Número de assinantes deve ficar estagnado
RIO e PASSIRA A base de assinantes de telefonia celular, que viveu nos últimos anos uma expansão acelerada e constante, poderá ficar, em breve, estagnada. A previsão de especialistas é de que o freio virá quando o mercado chegar à marca de cerca de 110 milhões de linhas, 22 milhões a mais do que existe hoje. Levando-se em conta um crescimento médio mensal de um milhão de novos acessos, isso significa que a festa das operadoras pode terminar em pouco menos de dois anos.
Acredito que a base de celulares atingirá o esgotamento entre 100 e 110 milhões de linhas, disse Renato Guerreiro, sócio da Guerreiro Teleconsult, ex-Anatel. O presidente da Oi, Luiz Eduardo Falco, também acredita que a inércia do mercado está próxima. Vejo um crescimento para até 108 milhões. A curva (de crescimento do número de assinantes) está agora no seu vôo de cruzeiro.
Enquanto esse dia não chega, os consumidores vão aproveitando. O guarda municipal Antônio Augusto de Olinda Santos usa bem a ampla oferta de celulares do Rio, um dos Estados mais bem atendidos e que tem cobertura de quatro operadoras e mais da Nextel. Santos usa três linhas diferentes: Vivo, TIM e Claro.
Todas são pré-pagas. Como se desloca muito durante a semana além de guarda municipal, ele trabalha como segurança e professor de lutas Santos escolhe o celular que vai usar de acordo como o horário e a cidade de onde faz a chamada.
Também vejo para quem vou ligar. Para a minha esposa, que tem um celular TIM, só uso o meu TIM. Na Vivo, o horário não importa. Mas na Claro e na TIM, o preço do minuto varia ao longo do dia. É um verdadeiro malabarismo, enumera o guarda.

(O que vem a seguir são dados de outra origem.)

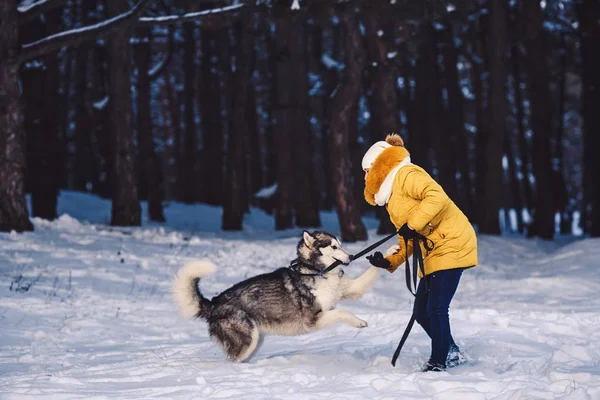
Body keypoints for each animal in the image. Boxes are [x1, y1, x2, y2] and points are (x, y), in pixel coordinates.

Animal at [172, 228, 380, 362]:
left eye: (341, 245)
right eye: (334, 247)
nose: (351, 256)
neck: (316, 272)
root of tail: (214, 303)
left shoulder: (352, 289)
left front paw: (386, 253)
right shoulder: (313, 319)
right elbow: (342, 312)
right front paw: (359, 322)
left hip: (256, 340)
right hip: (248, 339)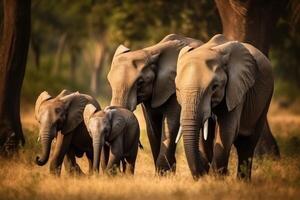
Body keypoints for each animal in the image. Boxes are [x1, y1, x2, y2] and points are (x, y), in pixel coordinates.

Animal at [106, 33, 203, 173]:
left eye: (140, 82)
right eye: (109, 83)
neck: (151, 51)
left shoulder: (174, 87)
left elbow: (170, 125)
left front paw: (164, 172)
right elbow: (152, 127)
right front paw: (165, 172)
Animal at [175, 34, 280, 180]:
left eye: (214, 87)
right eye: (177, 89)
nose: (202, 174)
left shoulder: (237, 89)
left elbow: (227, 130)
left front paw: (216, 179)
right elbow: (204, 135)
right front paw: (211, 177)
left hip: (267, 96)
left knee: (247, 143)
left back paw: (243, 182)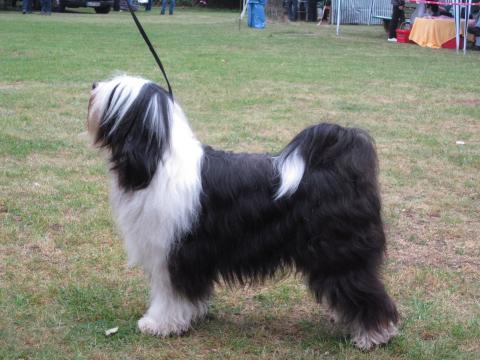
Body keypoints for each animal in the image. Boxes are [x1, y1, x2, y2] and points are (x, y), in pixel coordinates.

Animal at [86, 75, 398, 348]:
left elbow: (169, 295)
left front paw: (159, 324)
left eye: (115, 93)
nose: (93, 86)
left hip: (338, 251)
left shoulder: (173, 253)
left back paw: (374, 336)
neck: (156, 162)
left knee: (365, 291)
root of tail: (342, 166)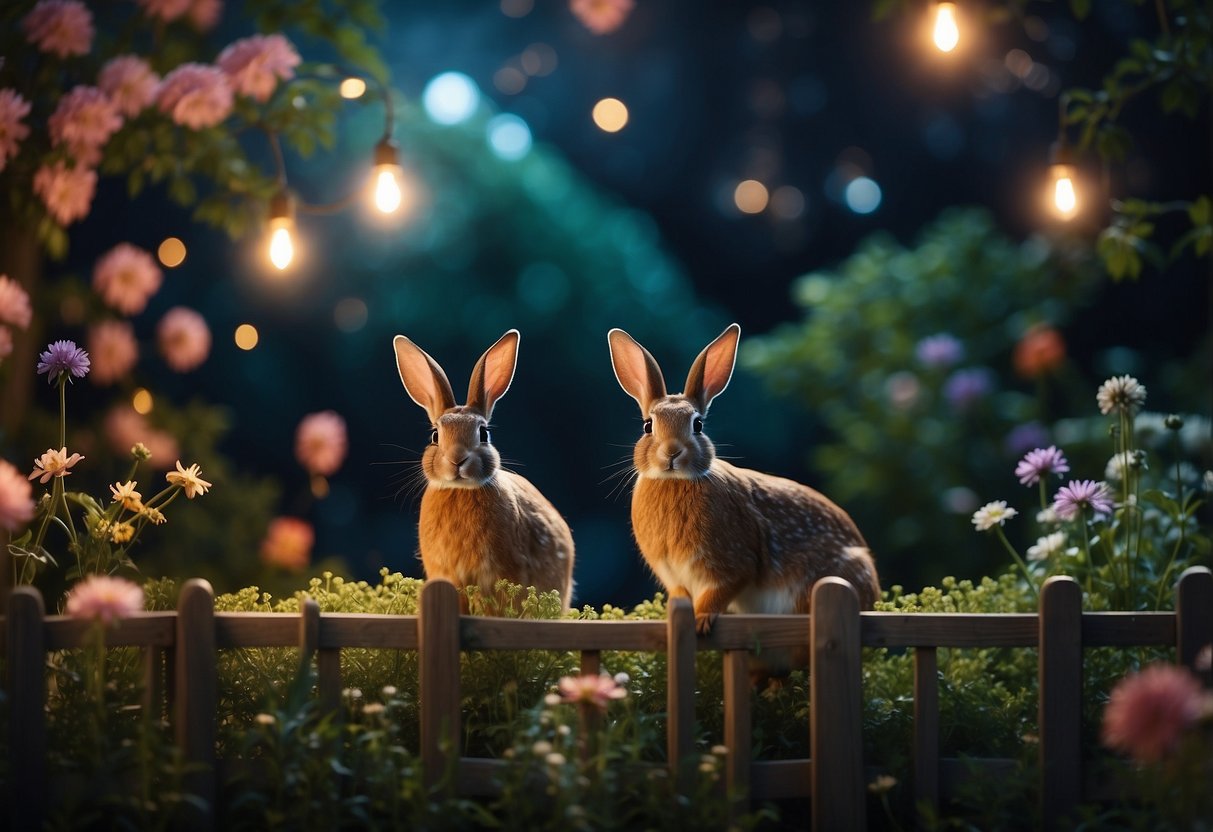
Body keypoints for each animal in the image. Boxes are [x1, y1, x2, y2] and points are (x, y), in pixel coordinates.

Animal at [606, 322, 883, 640]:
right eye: (648, 426)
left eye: (698, 425)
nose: (672, 452)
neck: (674, 480)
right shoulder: (674, 577)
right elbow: (681, 597)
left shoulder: (732, 564)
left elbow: (718, 593)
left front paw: (701, 621)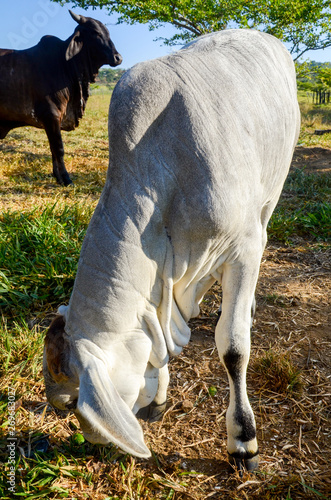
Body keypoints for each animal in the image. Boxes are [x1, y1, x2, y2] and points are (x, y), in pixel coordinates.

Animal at [0, 10, 122, 186]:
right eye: (96, 32)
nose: (118, 58)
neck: (65, 66)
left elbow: (53, 149)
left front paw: (57, 176)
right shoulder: (51, 115)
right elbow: (59, 148)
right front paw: (65, 178)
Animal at [43, 29, 300, 474]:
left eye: (73, 400)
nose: (96, 444)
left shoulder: (244, 247)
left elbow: (233, 347)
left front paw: (243, 440)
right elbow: (157, 340)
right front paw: (159, 397)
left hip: (273, 191)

Algumas operadoras ainda acreditam que é possível expandir mercado. O diretor de marketing da Claro, Roberto Guenzburger, explica que no ano passado a empresa passou a oferecer o serviço em 700 novos municípios. Estamos avaliando a entrada em mais cidades este ano. Achamos necessário que isso continue acontecendo.
A Vivo, que cobre 2.221 municípios, também vê possibilidade de expansão do número de clientes. Por causa disso, de acordo com o gerente de rede da empresa, Leonardo Capdeville, a operadora vai continuar investindo em cobertura.
Na cidade de Passira, em Pernambuco, a falta de celular atrapalha os negócios. O comerciante Marconi Souza Silva queixa-se das dificuldades com fornecedores e clientes. A cidade é vizinha ao município de Salgadinho, onde há uma estação de águas termais que envia turistas a Passira para comprar seus bordados. Vem gente de todo canto do País.
Quando entram na loja querem usar seus celulares para perguntar aos parentes a cor que eles preferem de lençol, toalha, passadeiras. Acabo cedendo o meu fixo para as ligações interurbanas e a conta só faz subir, diz Marconi.